TechnikEmpire / DistillNET

DistillNET is a library for matching and filtering HTTP requests and HTML response content using the Adblock Plus Filter format.
Mozilla Public License 2.0
15 stars 4 forks source link

Filtering page resources #21

Closed igvk closed 5 years ago

igvk commented 5 years ago

How to use the library for the following example? ||ads.example.com^$domain=example.com|~foo.example.com (taken from adblockplus.org filters explained)

The page that is loaded is http://example.com or http://subdomain.example.com. The banner url is, for example, http://ads.example.com/foo.gif.

I try to do something like this (abridged):

Uri url;
Uri.TryCreate(request.Url, UriKind.Absolute, out url); // http://ads.example.com/foo.gif
var filters = allFilters.GetFiltersForDomain(pageUrl.Host); // example.com
foreach (var filter in filters)
{
    if (filter.IsMatch(url, headers))
       return true; // match
}
return false; // no match

But it seems that this isn't how it's intended to be. Am I wrong?

TechnikEmpire commented 5 years ago

At a quick glance I don't see why that wouldn't work. Double pipe is an anchor domain which means that exact subdomain must be the full how of the URL for the rest of the rule to work.

Obviously we can't test this on example.com cause its not real. If you find a real example that doesn't seem to work right, please let me know. Maybe I misunderstood the question.

TechnikEmpire commented 5 years ago

The adblock plus syntax can be quite confusing. It took me a very long time of study, trial and error before I was able to write this library. Basically, the rule you've given as an example is like this:

|| <---- This means that the domain name that follows must be the EXACT value that uri.Host property is.

So, uri.Host in this case can only possibly be ads.example.com. This rule will not match any other domain.

The next aspect of your rule is ^. This means that there MUST be a separator. If the whole URI is only http://ads.example.com, this rule will not match. There must be something more, a valid separator character, so http://ads.example.com/ WILL match this rule.

The next portion is $domain=, so this rule will be stored for example.com. When you visit example.com, and call GetFiltersForDomain("example.com"), this rule will be loaded. The domain parameter binds the rule to limit it so it only functions/activates on a specific domain.

The tilde ~ operator on most options INVERTS the function of the rule.

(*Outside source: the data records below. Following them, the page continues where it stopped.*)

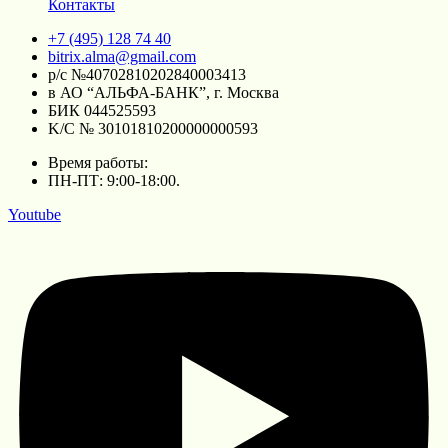
Контакты
+7 (495) 128 74 40
bitrix.alma@gmail.com
р/c №40702810202840003413
в АО “АЛЬФА-БАНК”, г. Москва
БИК 044525593
K/C № 30101810200000000593
Время работы:
ПН-ПТ: 9:00-18:00.
Youtube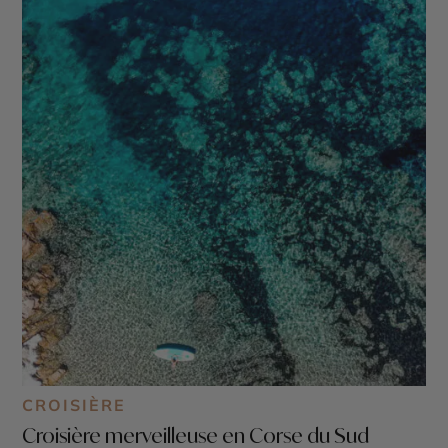
CROISIÈRE
Croisière merveilleuse en Corse du Sud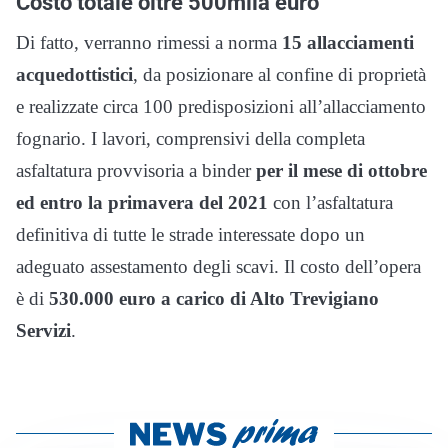
Costo totale oltre 500mila euro
Di fatto, verranno rimessi a norma
15 allacciamenti
acquedottistici
, da posizionare al confine di proprietà
e realizzate circa 100 predisposizioni all’allacciamento
fognario. I lavori, comprensivi della completa
asfaltatura provvisoria a binder
per il mese di ottobre
ed entro la primavera del 2021
con l’asfaltatura
definitiva di tutte le strade interessate dopo un
adeguato assestamento degli scavi. Il costo dell’opera
è di
530.000 euro a carico di Alto Trevigiano
Servizi
.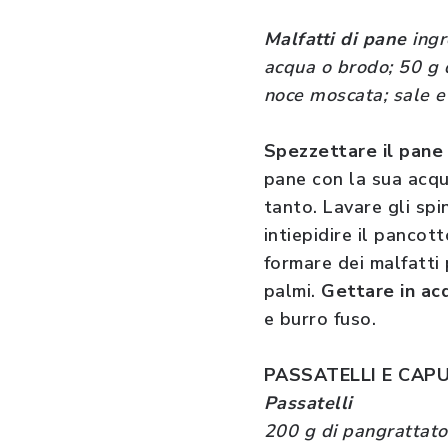
Malfatti di pane
ingr
acqua o brodo; 50 g d
noce moscata; sale e
Spezzettare il pane
pane con la sua acqu
tanto. Lavare gli spi
intiepidire il pancott
formare dei malfatti 
palmi.
Gettare in ac
e burro fuso.
PASSATELLI E CAP
Passatelli
200 g di pangrattato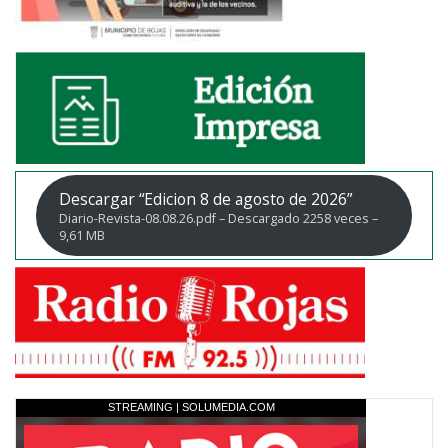
Descargar “Edicion 8 de agosto de 2026”
Diario-Revista-08.08.26.pdf – Descargado 2258 veces –
9,61 MB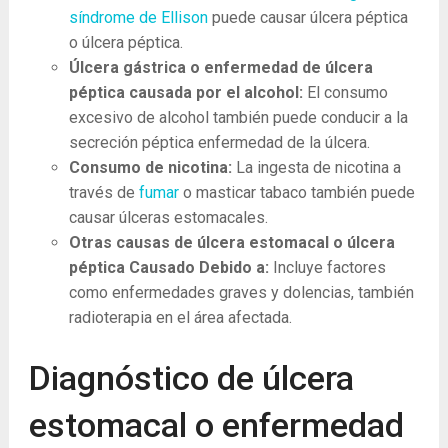
síndrome de Ellison
puede causar úlcera péptica
o úlcera péptica.
Úlcera gástrica o enfermedad de úlcera
péptica causada por el alcohol:
El consumo
excesivo de alcohol también puede conducir a la
secreción péptica enfermedad de la úlcera.
Consumo de nicotina:
La ingesta de nicotina a
través de
fumar
o masticar tabaco también puede
causar úlceras estomacales.
Otras causas de úlcera estomacal o úlcera
péptica Causado Debido a:
Incluye factores
como enfermedades graves y dolencias, también
radioterapia en el área afectada.
Diagnóstico de úlcera
estomacal o enfermedad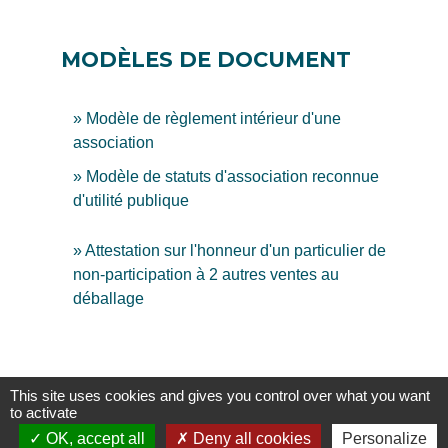
MODÈLES DE DOCUMENT
Modèle de règlement intérieur d'une
association
Modèle de statuts d'association reconnue
d'utilité publique
Attestation sur l'honneur d'un particulier de
non-participation à 2 autres ventes au
déballage
This site uses cookies and gives you control over what you want
to activate
OK, accept all
Deny all cookies
Personalize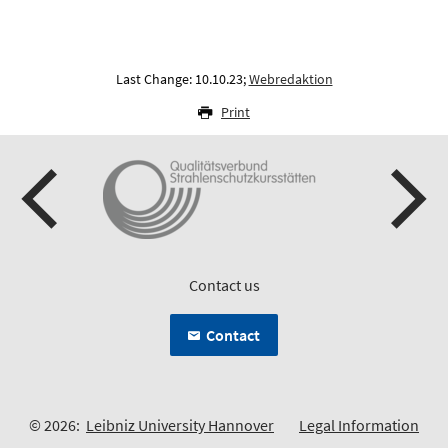
Last Change: 10.10.23;
Webredaktion
Print
Contact us
Contact
© 2026:
Leibniz University Hannover
Legal Information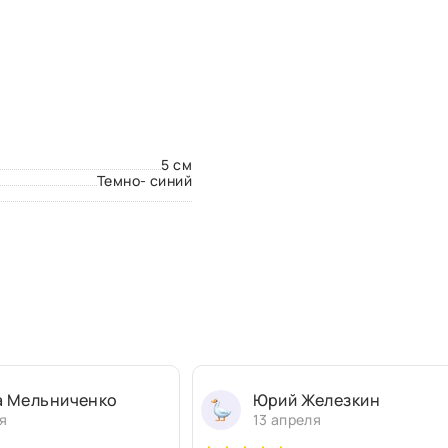
5 см
Темно- синий
а Мельниченко
Юрий Железкин
я
13 апреля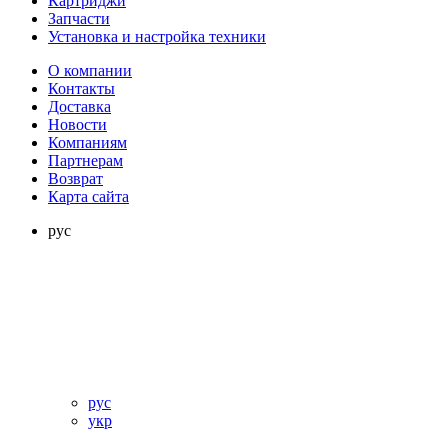
Картриджи
Запчасти
Установка и настройка техники
О компании
Контакты
Доставка
Новости
Компаниям
Партнерам
Возврат
Карта сайта
рус
рус
укр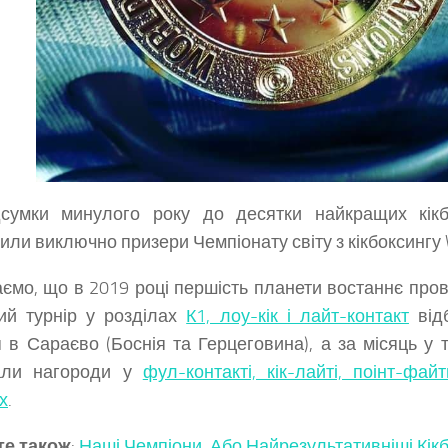
дсумки минулого року до десятки найкращих кікб
или виключно призери Чемпіонату світу з кікбоксингу
ємо, що в 2019 році першість планети востаннє пров
ий турнір у розділах
К1, лоу-кік і лайт-контакт
відб
 в Сараєво (Боснія та Герцеговина), а за місяць у т
рали нагороди у
фул-контакті, кік-лайті, поінт-фай
х
.
те також
:
Наші Чемпіони, Або Найрезультативніші Кік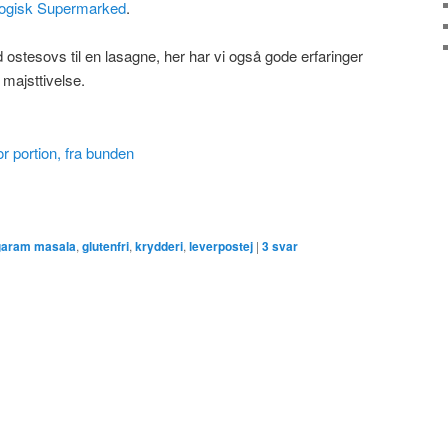
ogisk Supermarked
.
 ostesovs til en lasagne, her har vi også gode erfaringer
majsttivelse.
r portion, fra bunden
garam masala
,
glutenfri
,
krydderi
,
leverpostej
|
3
svar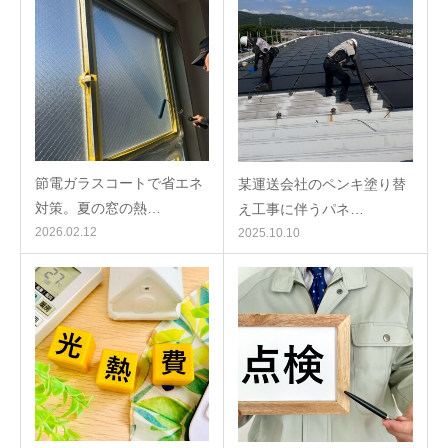
節電ガラスコートで省エネ
某運送会社のペンキ塗り替
対策。夏の窓の熱…
え工事に伴うパネ…
2026.02.12
2025.10.10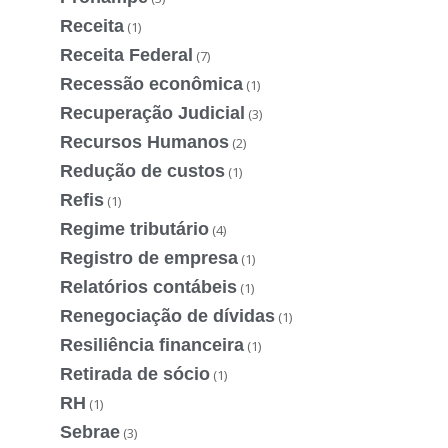
Receita
(1)
Receita Federal
(7)
Recessão econômica
(1)
Recuperação Judicial
(3)
Recursos Humanos
(2)
Redução de custos
(1)
Refis
(1)
Regime tributário
(4)
Registro de empresa
(1)
Relatórios contábeis
(1)
Renegociação de dívidas
(1)
Resiliência financeira
(1)
Retirada de sócio
(1)
RH
(1)
Sebrae
(3)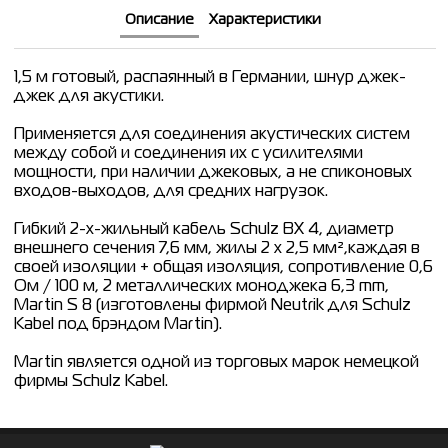
Описание
Характеристики
1,5 м готовый, распаянный в Германии, шнур джек-
джек для акустики.
Применяется для соединения акустических систем
между собой и соединения их с усилителями
мощности, при наличии джековых, а не спиконовых
входов-выходов, для средних нагрузок.
Гибкий 2-х-жильный кабель Schulz BX 4, диаметр
внешнего сечения 7,6 мм, жилы 2 x 2,5 мм²,каждая в
своей изоляции + общая изоляция, сопротивление 0,6
Ом / 100 м, 2 металлических моноджека 6,3 mm,
Martin S 8 (изготовлены фирмой Neutrik для Schulz
Kabel под брэндом Martin).
Martin является одной из торговых марок немецкой
фирмы Schulz Kabel.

If I recall correctly, ads.example.com will be matched if you load the rule with GetWhitelistFiltersForDomain("foo.example.com") and then match but. But in this case, it's an exception, so you don't want to block that resource.

I know, it can get really complex. Let me know if you have any further questions.

igvk commented 5 years ago

I tried to find some real examples from the current list.

Here is the whitelisting one: @@||www.google.com/adsense/search/async-ads.js$domain=webcrawler.com If I call GetWhitelistFiltersForDomain("www.google.com"), I still get this filter in the enumeration, although it definitely is relevant only for the domain webcrawler.com.

The same is true for the filter ||google.com/jsapi?autoload=*%22ads%22$script,domain=youtube.com and the call to GetFiltersForDomain("www.google.com").

TechnikEmpire commented 5 years ago

Ah ok. I think some of my logic got a little screwy when I added in referrers. I'll look at this.

Note that I don't completely conform and function like adblock plus. For example, you should strip leading www. off of domains when making rules. It's superfluous so I intentionally coded to ignore this. My primary goal was speed, so add in code to work around such things was against the nature of the library.

igvk commented 5 years ago

Well, i tried to give your library the original easylist (except for comment lines that it doesn't understand). Interesting that it mostly works in the case of www.google.com. I didn't know about incompatibilities, although I saw ignoring www prefix in matching code. Though I suppose the main slow part is the lines like that in calling code:

foreach (var filter in filters)
{
    if (filter.IsMatch(url, headers))
       return true; // match
}
TechnikEmpire commented 5 years ago

Look at the benchmarks in the wiki. This library is incredibly fast specifically because my priority was speed. I should document stripping the www. stuff though for sure.

igvk commented 5 years ago

Just to be clear - I am not doubting the speed of the library itself, that's great that it's fast. I was only commenting on the way that I use foreach in my code to check all the global filters for a given resource url. Looking forward to you fixing the issue with the domains. Thanks for the great work!